Par une nouvelle organisation du travail :

- le travailleur acquiert la valeur qu’il crée aux dépens du propriétaire oisif,

- toute production étant nécessairement collective, l’ouvrier a droit, dans la proportion de son travail, à la participation des produits et des bénéfices,

- tout capital accumulé étant une propriété sociale, nul n’en peut avoir la propriété exclusive. (p. 251-252),

- la quantité limitée de la matière exploitable démontre la nécessité de diviser le travail par le nombre des travailleurs (p. 260),

- l’inégalité des facultés est la condition sine qua non de l’égalité des fortunes : la spécialité des vocations permet la division du travail. (p. 262-263)

Par la dénonciation féroce de la propriété et de ses conséquences :

- quand on est propriétaire et qu’on loue, on est un escroc, nous dit Proudhon, car on dispose d’un capital que le locataire fait fructifier, et auquel on n’ajoute pas de valeur en soi chaque mois,

- quand on est propriétaire de son propre logement, on se fait escroquer par le prêteur (le banquier), qui y gagne les intérêts du crédit.

 - quand on est propriétaire d’une entreprise, on escroque son ouvrier puisqu’on le paie toujours moins que le prix que l’on fixe au fruit de son travail, si bien qu’il ne peut pas se le payer.

Quelles réflexions tirer de cet essai ? Finalement, même si certains exemples peuvent paraître sexistes et entériner une société patriarcale, qui, à l’époque, rappelons-le, constituait la norme, et dont Proudhon ne se démarque pas, la démonstration a porté ses fruits :

- Est-il normal en effet d’accepter l’omniprésence de plages privées d’hôtels comme à Cannes, de maisons donnant directement sur la mer sur la Côte d’Azur et empêchant de la voir en longeant la côte, de ne pas pouvoir se promener dans les forêts privées de Sologne ?

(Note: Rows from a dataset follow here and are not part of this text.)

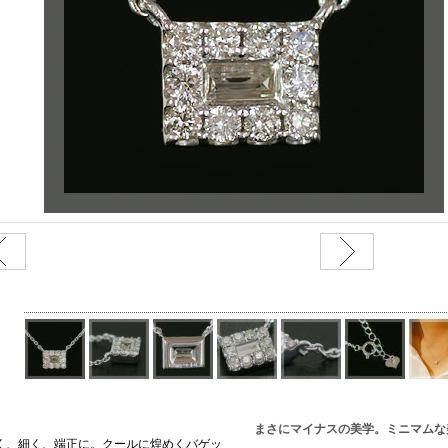
まさにマイナスの美学。ミニマムな
く、細く、端正に。クールに煌めくバゲッ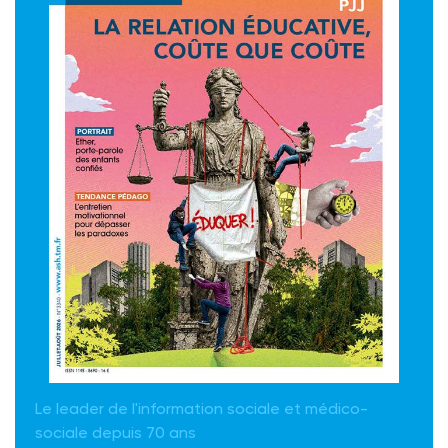
Le leader de l'information sociale et médico-
sociale depuis 70 ans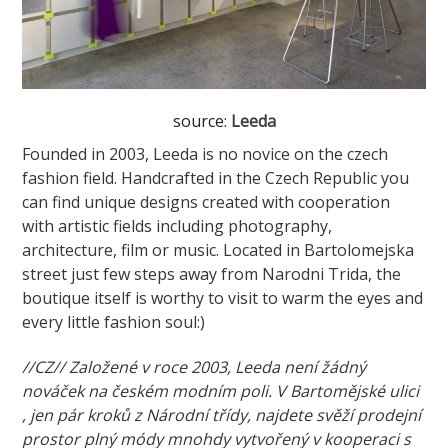
source:
Leeda
Founded in 2003, Leeda is no novice on the czech
fashion field. Handcrafted in the Czech Republic you
can find unique designs created with cooperation
with artistic fields including photography,
architecture, film or music. Located in Bartolomejska
street just few steps away from Narodni Trida, the
boutique itself is worthy to visit to warm the eyes and
every little fashion soul:)
//CZ// Založené v roce 2003, Leeda není žádný
nováček na českém modním poli. V Bartomějské ulici
, jen pár kroků z Národní třídy, najdete svěží prodejní
prostor plný módy mnohdy vytvořený v kooperaci s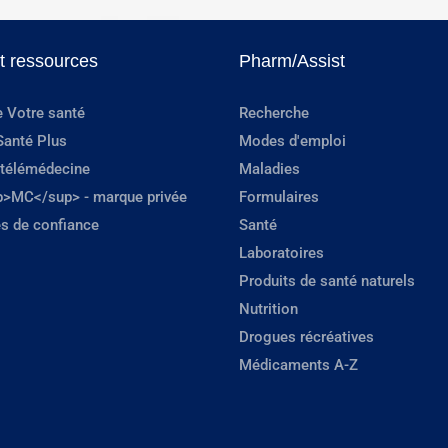
et ressources
Pharm/Assist
e Votre santé
Recherche
Santé Plus
Modes d'emploi
 télémédecine
Maladies
p>MC</sup> - marque privée
Formulaires
s de confiance
Santé
Laboratoires
Produits de santé naturels
Nutrition
Drogues récréatives
Médicaments A-Z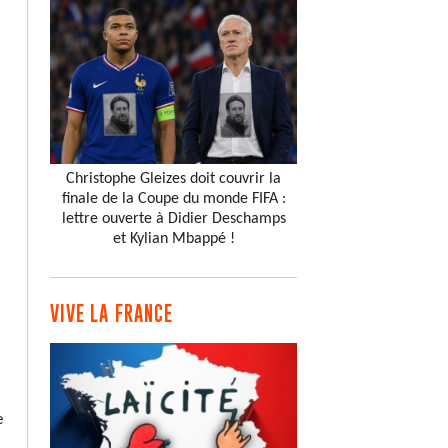
Christophe Gleizes doit couvrir la
finale de la Coupe du monde FIFA :
lettre ouverte à Didier Deschamps
et Kylian Mbappé !
VIVE LA FRANCE
e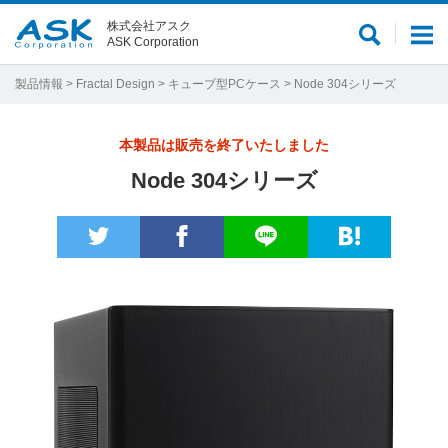
株式会社アスク
サ
メ
ASK Corporation
イ
ニ
ト
ュ
製品情報
>
Fractal Design
>
キューブ型PCケース
> Node 304シリーズ
内
ー
検
本製品は販売を終了いたしました
索
Node 304シリーズ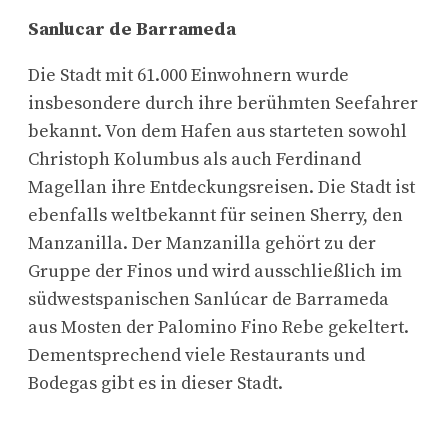
Sanlucar de Barrameda
Die Stadt mit 61.000 Einwohnern wurde
insbesondere durch ihre berühmten Seefahrer
bekannt. Von dem Hafen aus starteten sowohl
Christoph Kolumbus als auch Ferdinand
Magellan ihre Entdeckungsreisen. Die Stadt ist
ebenfalls weltbekannt für seinen Sherry, den
Manzanilla. Der Manzanilla gehört zu der
Gruppe der Finos und wird ausschließlich im
südwestspanischen Sanlúcar de Barrameda
aus Mosten der Palomino Fino Rebe gekeltert.
Dementsprechend viele Restaurants und
Bodegas gibt es in dieser Stadt.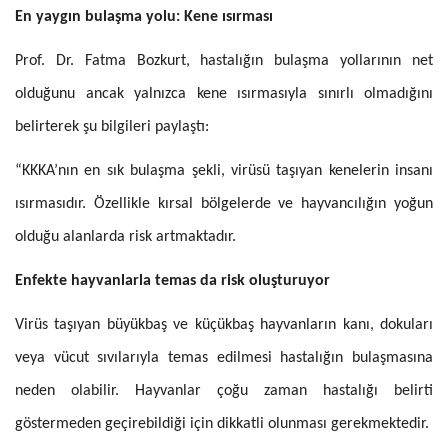
En yaygın bulaşma yolu: Kene ısırması
Prof. Dr. Fatma Bozkurt, hastalığın bulaşma yollarının net
olduğunu ancak yalnızca kene ısırmasıyla sınırlı olmadığını
belirterek şu bilgileri paylaştı:
“KKKA’nın en sık bulaşma şekli, virüsü taşıyan kenelerin insanı
ısırmasıdır. Özellikle kırsal bölgelerde ve hayvancılığın yoğun
olduğu alanlarda risk artmaktadır.
Enfekte hayvanlarla temas da risk oluşturuyor
Virüs taşıyan büyükbaş ve küçükbaş hayvanların kanı, dokuları
veya vücut sıvılarıyla temas edilmesi hastalığın bulaşmasına
neden olabilir. Hayvanlar çoğu zaman hastalığı belirti
göstermeden geçirebildiği için dikkatli olunması gerekmektedir.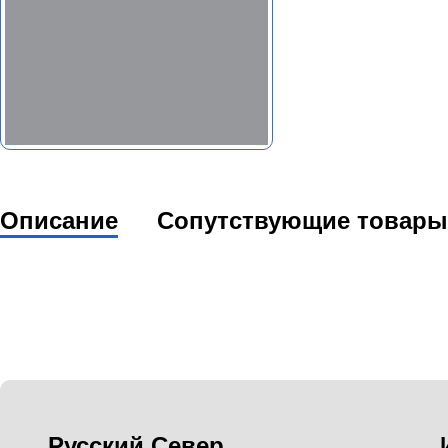
Описание
Сопутствующие товары
Русский Север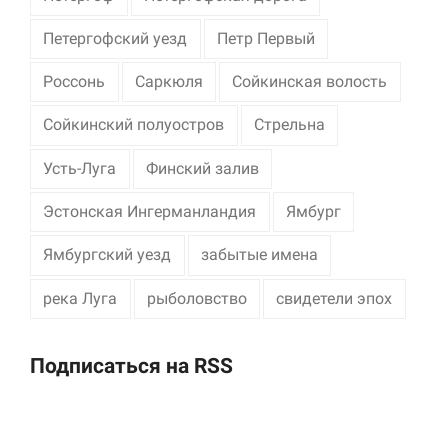
Петергофский уезд
Петр Первый
Россонь
Саркюля
Сойкинская волость
Сойкинский полуостров
Стрельна
Усть-Луга
Финский залив
Эстонская Ингерманландия
Ямбург
Ямбургский уезд
забытые имена
река Луга
рыболовство
свидетели эпох
Подписаться на RSS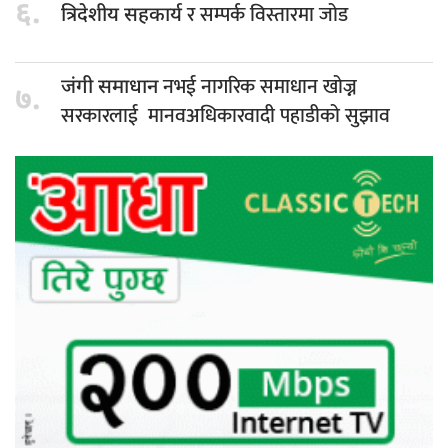
६.
र सम्पर्क विस्तारमा जोड
त्रिदेशीय सहकार्य
नभई नागरिक समाधान खोज्न
जंगी समाधान
७.
सरकारलाई मानवअधिकारवादी पहाडीको सुझाव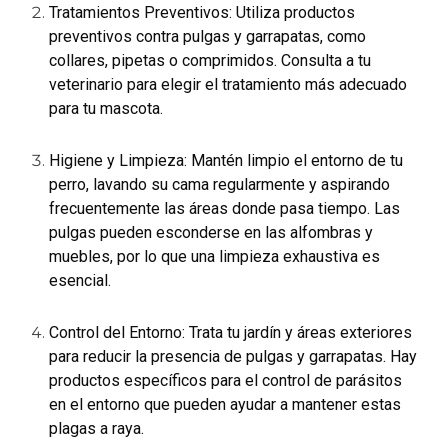
Tratamientos Preventivos: Utiliza productos
preventivos contra pulgas y garrapatas, como
collares, pipetas o comprimidos. Consulta a tu
veterinario para elegir el tratamiento más adecuado
para tu mascota.
Higiene y Limpieza: Mantén limpio el entorno de tu
perro, lavando su cama regularmente y aspirando
frecuentemente las áreas donde pasa tiempo. Las
pulgas pueden esconderse en las alfombras y
muebles, por lo que una limpieza exhaustiva es
esencial.
Control del Entorno: Trata tu jardín y áreas exteriores
para reducir la presencia de pulgas y garrapatas. Hay
productos específicos para el control de parásitos
en el entorno que pueden ayudar a mantener estas
plagas a raya.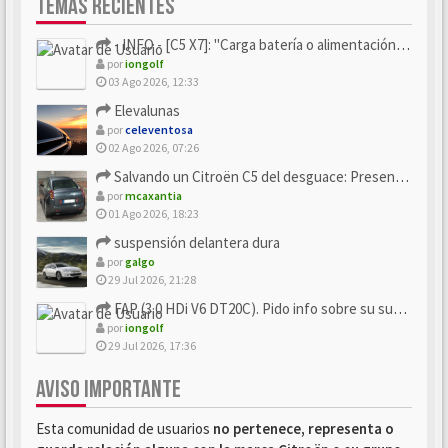
TEMAS RECIENTES
- INFO - [C5 X7]: "Carga batería o alimentación eléctri...
por
iongolf
03 Ago 2026, 12:33
Elevalunas
por
celeventosa
02 Ago 2026, 07:26
Salvando un Citroën C5 del desguace: Presentación y seguimiento
por
mcaxantia
01 Ago 2026, 18:23
suspensión delantera dura
por
galgo
29 Jul 2026, 21:28
FAP (3.0 HDi V6 DT20C). Pido info sobre su sustitución
por
iongolf
29 Jul 2026, 17:36
AVISO IMPORTANTE
Esta comunidad de usuarios
no pertenece, representa o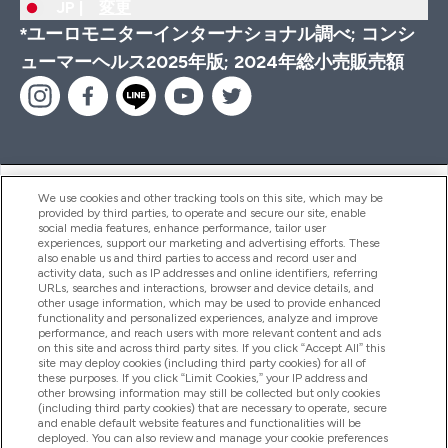
JP |
変更
*ユーロモニターインターナショナル調べ; コンシ
ューマーヘルス2025年版; 2024年総小売販売額
ヘルプ＆ガイド
We use cookies and other tracking tools on this site, which may be
provided by third parties, to operate and secure our site, enable
social media features, enhance performance, tailor user
experiences, support our marketing and advertising efforts. These
also enable us and third parties to access and record user and
商品について
activity data, such as IP addresses and online identifiers, referring
URLs, searches and interactions, browser and device details, and
other usage information, which may be used to provide enhanced
functionality and personalized experiences, analyze and improve
会社概要
performance, and reach users with more relevant content and ads
on this site and across third party sites. If you click “Accept All” this
site may deploy cookies (including third party cookies) for all of
these purposes. If you click “Limit Cookies,” your IP address and
特典＆ポイント
other browsing information may still be collected but only cookies
(including third party cookies) that are necessary to operate, secure
and enable default website features and functionalities will be
deployed. You can also review and manage your cookie preferences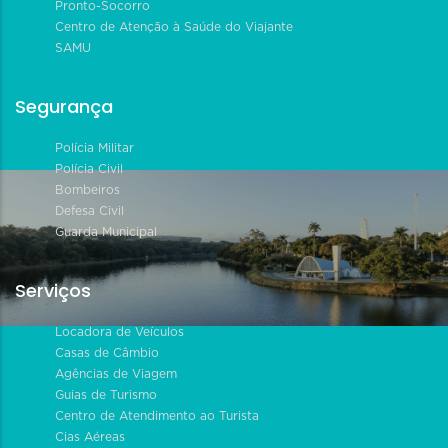
Pronto-Socorro
Centro de Atenção à Saúde do Viajante
SAMU
Segurança
Polícia Militar
Polícia Civil
Bombeiros
Defesa Civil
Guarda Municipal
Serviços
Locadora de Veículos
Casas de Câmbio
Agências de Viagem
Guias de Turismo
Centro de Atendimento ao Turista
Cias Aéreas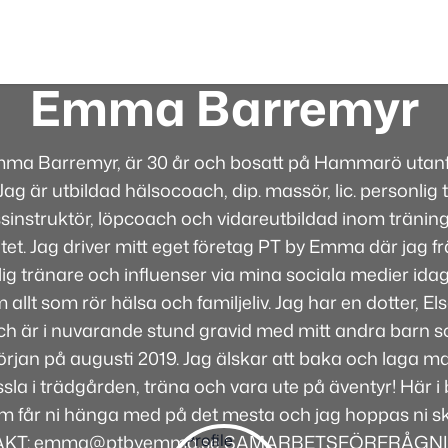
Emma Barremyr
mma Barremyr, är 30 år och bosatt på Hammarö utanfö
ag är utbildad hälsocoach, dip. massör, lic. personlig t
sinstruktör, löpcoach och vidareutbildad inom tränin
itet. Jag driver mitt eget företag PT by Emma där jag 
g tränare och influenser via mina sociala medier idag
 allt som rör hälsa och familjeliv. Jag har en dotter, E
 och är i nuvarande stund gravid med mitt andra barn
jan på augusti 2019. Jag älskar att baka och laga mat
sla i trädgården, träna och vara ute på äventyr! Här 
m får ni hänga med på det mesta och jag hoppas ni ska
KT: emma@ptbyemma.se SAMARBETSFÖRFRÅGN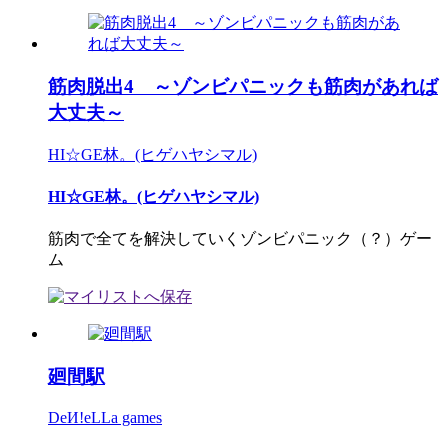
筋肉脱出4 ～ゾンビパニックも筋肉があれば
大丈夫～
HI☆GE林。(ヒゲハヤシマル)
HI☆GE林。(ヒゲハヤシマル)
筋肉で全てを解決していくゾンビパニック（？）ゲー
ム
廻間駅
DeИ!eLLa games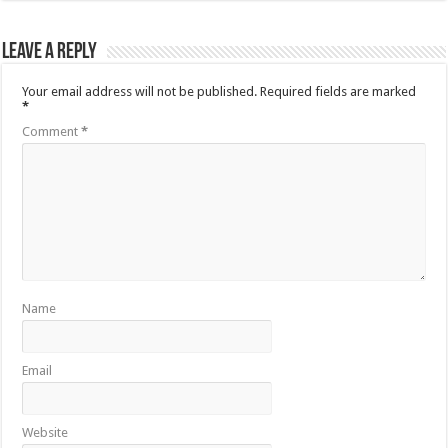
Leave a Reply
Your email address will not be published.
Required fields are marked
*
Comment
*
Name
Email
Website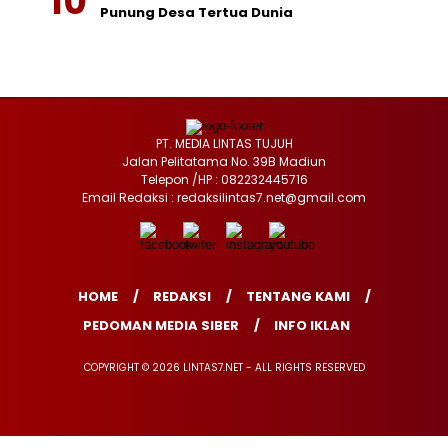
Punung Desa Tertua Dunia
PT. MEDIA LINTAS TUJUH
Jalan Pelitatama No. 39B Madiun
Telepon /HP : 082232445716
Email Redaksi : redaksilintas7.net@gmail.com
HOME
REDAKSI
TENTANG KAMI
PEDOMAN MEDIA SIBER
INFO IKLAN
COPYRIGHT © 2026 LINTAS7.NET - ALL RIGHTS RESERVED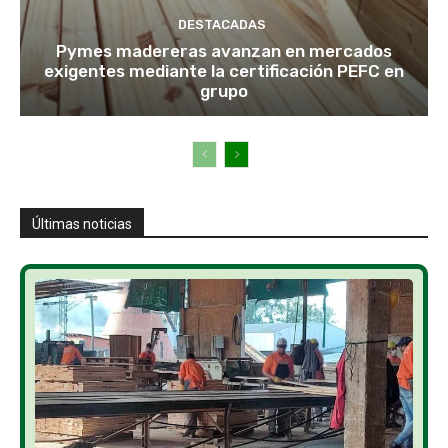
DESTACADAS
Pymes madereras avanzan en mercados
exigentes mediante la certificación PEFC en
grupo
Últimas noticias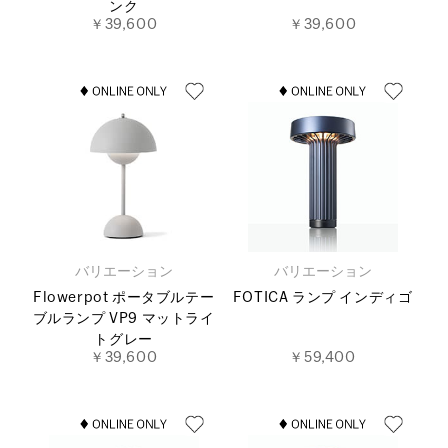
ンク
￥39,600
￥39,600
バリエーション
バリエーション
Flowerpot ポータブルテー
FOTICA ランプ インディゴ
ブルランプ VP9 マットライ
トグレー
￥39,600
￥59,400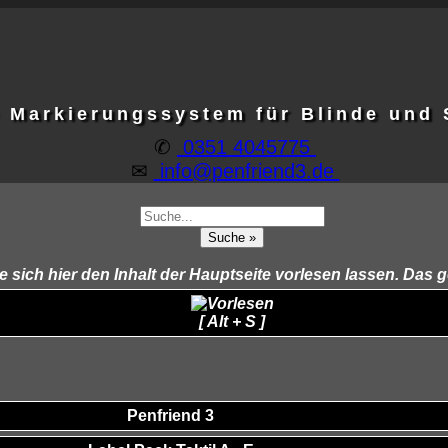
e Markierungssystem für Blinde und
✆
0351 4045775
✉
info@penfriend3.de
ich hier den Inhalt der Hauptseite vorlesen lassen. Das g
[ Alt + S ]
Penfriend 3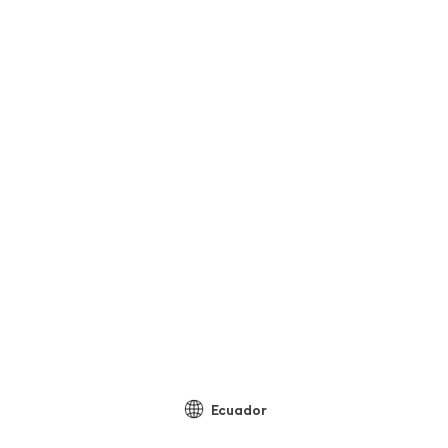
Ecuador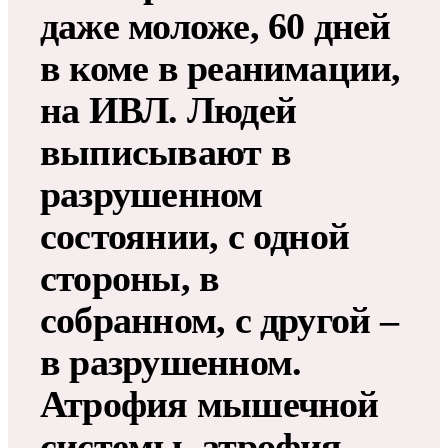
даже моложе, 60 дней
в коме в реанимации,
на ИВЛ. Людей
выписывают в
разрушенном
состоянии, с одной
стороны, в
собранном, с другой –
в разрушенном.
Атрофия мышечной
системы, атрофия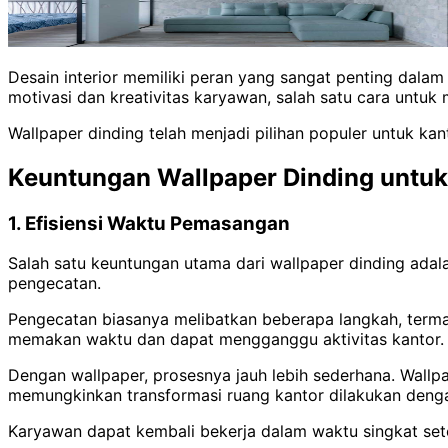
Desain interior memiliki peran yang sangat penting dala
motivasi dan kreativitas karyawan, salah satu cara untuk
Wallpaper dinding telah menjadi pilihan populer untuk 
Keuntungan Wallpaper Dinding untuk
1. Efisiensi Waktu Pemasangan
Salah satu keuntungan utama dari wallpaper dinding ada
pengecatan.
Pengecatan biasanya melibatkan beberapa langkah, termas
memakan waktu dan dapat mengganggu aktivitas kantor.
Dengan wallpaper, prosesnya jauh lebih sederhana. Wallp
memungkinkan transformasi ruang kantor dilakukan dengan
Karyawan dapat kembali bekerja dalam waktu singkat sete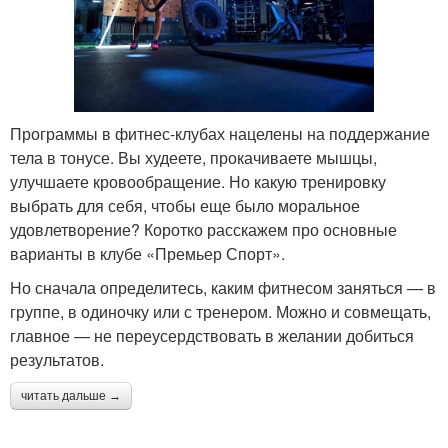
Программы в фитнес-клубах нацелены на поддержание
тела в тонусе. Вы худеете, прокачиваете мышцы,
улучшаете кровообращение. Но какую тренировку
выбрать для себя, чтобы еще было моральное
удовлетворение? Коротко расскажем про основные
варианты в клубе «Премьер Спорт».
Но сначала определитесь, каким фитнесом заняться — в
группе, в одиночку или с тренером. Можно и совмещать,
главное — не переусердствовать в желании добиться
результатов.
читать дальше →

- N’y a-t-il pas de bonnes raisons d’être choqué de voir la majorité des salariés ne pas avoir les moyens d’acheter le produit de leur travail à leur entreprise qui se fait une marge sur leur travail, toucher une maigre retraite, tout en continuant à payer leur droit au logement à un rentier ?

- Entre le propriétaire et le banquier, lequel faire engraisser ? Plutôt le banquier, au taux d’intérêt le plus bas, pour pouvoir, à la retraite, arrêter de payer son droit à être logé…

- La Révolution n’a-t-elle pas remplacé une féodalité seigneuriale par une féodalité bourgeoise reposant sur l’argent, sa pérennisation et sa perpétuation dans les familles ?

       - Pour qu’ils soient libres et égaux en droits politiques mais aussi sociaux, les hommes n’auraient-ils pas dû rester nomades, en utilisant de manière non exclusive les biens naturels que sont la terre, l’eau et l’air, la terre ayant toujours été la source de conflits, et les deux autres n’allant pas tarder hélas à le devenir.

Qu’en pensez-vous ?

PROUDHON, Pierre-Joseph. - Qu'est-ce que la propriété ?. - Librairie Générale Française, 2009. - 445 p.. - (Le livre de poche. Classiques de la philosophie). - ISBN 978-2-253-08259-0 : 7,50 €.